#### EXERCISE DESCRIPTION:
Scan the lines below and report each one containing "الآن" by copying it.

#### RECORDS FOR THE TASK:
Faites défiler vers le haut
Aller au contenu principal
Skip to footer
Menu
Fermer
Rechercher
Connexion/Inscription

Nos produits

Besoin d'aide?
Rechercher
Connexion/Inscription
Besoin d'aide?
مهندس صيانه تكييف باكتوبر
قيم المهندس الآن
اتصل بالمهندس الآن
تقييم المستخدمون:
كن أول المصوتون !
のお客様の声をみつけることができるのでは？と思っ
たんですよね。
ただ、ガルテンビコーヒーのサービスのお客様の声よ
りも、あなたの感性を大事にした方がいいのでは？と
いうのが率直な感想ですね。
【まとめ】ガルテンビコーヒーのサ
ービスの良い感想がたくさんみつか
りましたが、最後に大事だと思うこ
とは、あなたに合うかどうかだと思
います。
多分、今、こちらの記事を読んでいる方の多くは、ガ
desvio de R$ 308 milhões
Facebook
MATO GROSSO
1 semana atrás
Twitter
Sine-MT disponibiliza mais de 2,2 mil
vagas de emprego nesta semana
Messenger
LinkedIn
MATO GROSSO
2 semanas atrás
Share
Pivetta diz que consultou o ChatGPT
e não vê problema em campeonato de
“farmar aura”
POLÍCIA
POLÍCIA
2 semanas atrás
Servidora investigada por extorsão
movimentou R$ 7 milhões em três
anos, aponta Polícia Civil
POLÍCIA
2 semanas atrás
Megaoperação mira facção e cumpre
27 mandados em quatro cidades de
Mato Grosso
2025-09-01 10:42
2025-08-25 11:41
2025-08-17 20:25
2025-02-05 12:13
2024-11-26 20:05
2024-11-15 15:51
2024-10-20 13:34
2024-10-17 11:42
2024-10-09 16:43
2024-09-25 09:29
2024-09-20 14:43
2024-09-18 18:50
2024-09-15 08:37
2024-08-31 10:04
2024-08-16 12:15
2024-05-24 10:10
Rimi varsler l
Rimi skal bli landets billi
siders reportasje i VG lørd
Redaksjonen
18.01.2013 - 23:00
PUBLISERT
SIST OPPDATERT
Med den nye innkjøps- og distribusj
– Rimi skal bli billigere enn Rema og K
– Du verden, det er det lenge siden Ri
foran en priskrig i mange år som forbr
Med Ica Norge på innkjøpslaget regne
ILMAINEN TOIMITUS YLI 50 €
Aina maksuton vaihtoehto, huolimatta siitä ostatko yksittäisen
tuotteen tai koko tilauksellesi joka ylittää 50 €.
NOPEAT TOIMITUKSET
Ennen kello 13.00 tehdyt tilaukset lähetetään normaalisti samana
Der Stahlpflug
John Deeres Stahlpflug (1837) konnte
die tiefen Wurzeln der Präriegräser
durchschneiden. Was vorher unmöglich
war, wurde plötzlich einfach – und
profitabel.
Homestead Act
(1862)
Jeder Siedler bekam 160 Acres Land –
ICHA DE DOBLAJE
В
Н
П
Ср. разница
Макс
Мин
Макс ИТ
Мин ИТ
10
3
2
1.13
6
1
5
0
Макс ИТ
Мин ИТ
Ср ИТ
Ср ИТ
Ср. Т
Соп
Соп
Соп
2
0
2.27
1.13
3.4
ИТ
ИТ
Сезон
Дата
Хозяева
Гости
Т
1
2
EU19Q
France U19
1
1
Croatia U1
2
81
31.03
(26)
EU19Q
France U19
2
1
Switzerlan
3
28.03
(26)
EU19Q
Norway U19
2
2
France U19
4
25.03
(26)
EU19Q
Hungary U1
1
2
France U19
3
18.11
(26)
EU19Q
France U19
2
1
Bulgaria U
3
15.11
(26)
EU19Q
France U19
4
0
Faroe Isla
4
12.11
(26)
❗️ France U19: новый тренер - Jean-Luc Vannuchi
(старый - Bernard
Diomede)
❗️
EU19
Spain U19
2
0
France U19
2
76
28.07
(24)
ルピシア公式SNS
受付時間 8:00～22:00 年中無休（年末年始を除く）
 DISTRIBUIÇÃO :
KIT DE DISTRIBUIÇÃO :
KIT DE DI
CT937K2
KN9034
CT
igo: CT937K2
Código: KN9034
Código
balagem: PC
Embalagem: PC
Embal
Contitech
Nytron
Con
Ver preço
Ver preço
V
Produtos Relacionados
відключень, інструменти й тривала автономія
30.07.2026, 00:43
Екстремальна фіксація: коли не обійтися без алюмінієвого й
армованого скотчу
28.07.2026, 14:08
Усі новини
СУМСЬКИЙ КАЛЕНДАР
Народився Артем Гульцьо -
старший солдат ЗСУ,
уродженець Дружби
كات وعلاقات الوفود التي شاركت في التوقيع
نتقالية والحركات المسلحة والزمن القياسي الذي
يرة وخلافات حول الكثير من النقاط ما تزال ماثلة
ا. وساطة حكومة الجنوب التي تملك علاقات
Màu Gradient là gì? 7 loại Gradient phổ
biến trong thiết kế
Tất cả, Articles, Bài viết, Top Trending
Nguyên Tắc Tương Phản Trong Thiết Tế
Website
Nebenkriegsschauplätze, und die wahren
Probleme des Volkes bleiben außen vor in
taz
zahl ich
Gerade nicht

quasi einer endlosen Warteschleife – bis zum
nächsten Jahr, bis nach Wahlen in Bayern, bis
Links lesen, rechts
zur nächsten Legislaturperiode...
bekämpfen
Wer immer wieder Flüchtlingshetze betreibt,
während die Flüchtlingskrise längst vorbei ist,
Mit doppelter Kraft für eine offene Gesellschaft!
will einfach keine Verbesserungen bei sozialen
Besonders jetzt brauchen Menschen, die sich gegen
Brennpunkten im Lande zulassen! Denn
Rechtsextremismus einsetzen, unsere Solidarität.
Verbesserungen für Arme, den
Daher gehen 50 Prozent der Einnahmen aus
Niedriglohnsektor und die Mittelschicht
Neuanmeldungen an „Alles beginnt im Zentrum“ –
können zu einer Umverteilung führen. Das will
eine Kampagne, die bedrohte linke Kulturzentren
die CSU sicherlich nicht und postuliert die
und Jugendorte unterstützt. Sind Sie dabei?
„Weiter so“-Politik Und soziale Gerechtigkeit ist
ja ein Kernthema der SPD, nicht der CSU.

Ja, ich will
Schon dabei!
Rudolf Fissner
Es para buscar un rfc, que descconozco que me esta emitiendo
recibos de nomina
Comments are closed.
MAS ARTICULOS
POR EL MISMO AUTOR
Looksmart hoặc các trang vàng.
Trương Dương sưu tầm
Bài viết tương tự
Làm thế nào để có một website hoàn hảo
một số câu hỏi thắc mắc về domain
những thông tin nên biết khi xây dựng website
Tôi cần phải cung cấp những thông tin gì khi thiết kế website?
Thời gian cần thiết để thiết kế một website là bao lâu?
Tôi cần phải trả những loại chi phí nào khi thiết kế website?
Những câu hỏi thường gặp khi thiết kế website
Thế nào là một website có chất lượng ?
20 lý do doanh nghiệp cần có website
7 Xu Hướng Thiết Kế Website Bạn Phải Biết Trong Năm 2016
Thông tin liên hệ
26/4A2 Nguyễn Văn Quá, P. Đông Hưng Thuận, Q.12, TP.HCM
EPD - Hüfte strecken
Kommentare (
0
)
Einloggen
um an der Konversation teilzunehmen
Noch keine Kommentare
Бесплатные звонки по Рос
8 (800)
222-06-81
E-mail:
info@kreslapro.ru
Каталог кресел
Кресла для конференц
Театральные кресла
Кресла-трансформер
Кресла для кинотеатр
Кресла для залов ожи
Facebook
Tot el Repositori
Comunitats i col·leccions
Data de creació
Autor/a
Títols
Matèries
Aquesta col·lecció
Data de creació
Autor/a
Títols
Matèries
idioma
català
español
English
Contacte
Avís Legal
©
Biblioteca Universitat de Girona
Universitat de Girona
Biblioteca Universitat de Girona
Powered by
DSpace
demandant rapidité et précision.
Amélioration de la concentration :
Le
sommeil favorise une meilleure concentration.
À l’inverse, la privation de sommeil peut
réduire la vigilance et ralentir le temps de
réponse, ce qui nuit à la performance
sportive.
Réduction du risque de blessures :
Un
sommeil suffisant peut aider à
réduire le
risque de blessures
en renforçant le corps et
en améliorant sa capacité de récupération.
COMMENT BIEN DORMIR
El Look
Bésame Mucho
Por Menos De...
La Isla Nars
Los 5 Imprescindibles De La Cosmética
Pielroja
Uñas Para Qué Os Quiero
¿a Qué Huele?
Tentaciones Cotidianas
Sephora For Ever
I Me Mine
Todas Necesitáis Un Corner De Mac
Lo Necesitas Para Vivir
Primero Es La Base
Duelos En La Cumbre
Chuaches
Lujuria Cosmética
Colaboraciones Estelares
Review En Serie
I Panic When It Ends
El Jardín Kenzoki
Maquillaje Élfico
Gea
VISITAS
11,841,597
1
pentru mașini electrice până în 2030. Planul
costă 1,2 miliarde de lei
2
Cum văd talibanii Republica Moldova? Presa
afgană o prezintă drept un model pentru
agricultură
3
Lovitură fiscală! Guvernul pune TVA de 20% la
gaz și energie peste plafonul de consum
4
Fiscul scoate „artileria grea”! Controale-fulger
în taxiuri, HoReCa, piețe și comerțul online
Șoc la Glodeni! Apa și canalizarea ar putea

#### ANSWER SPACE:
قيم المهندس الآن
اتصل بالمهندس الآن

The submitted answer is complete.